Required work: Look through the records and copy each line that has "Bericht" in it.

++++ Task data ++++

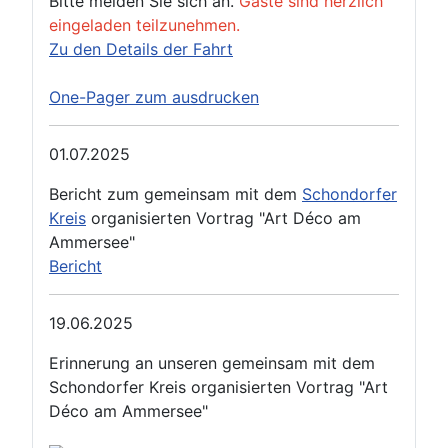
Bitte melden Sie sich an.
Gäste sind herzlich
eingeladen teilzunehmen.
Zu den Details der Fahrt
One-Pager zum ausdrucken
01.07.2025
Bericht zum gemeinsam mit dem
Schondorfer
Kreis
organisierten Vortrag "Art Déco am
Ammersee"
Bericht
19.06.2025
Erinnerung an unseren gemeinsam mit dem
Schondorfer Kreis organisierten Vortrag "Art
Déco am Ammersee"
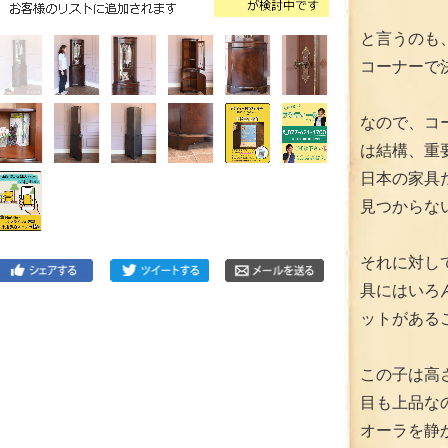
と言うのも
コーナーで
なので、コ
は結構、重
日本の家具
見つからな
それに対し
具にはいろ
ットがある
この子は高
目も上品な
オーラを静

++++

Response for this exercise:
Bericht zum gemeinsam mit dem
Bericht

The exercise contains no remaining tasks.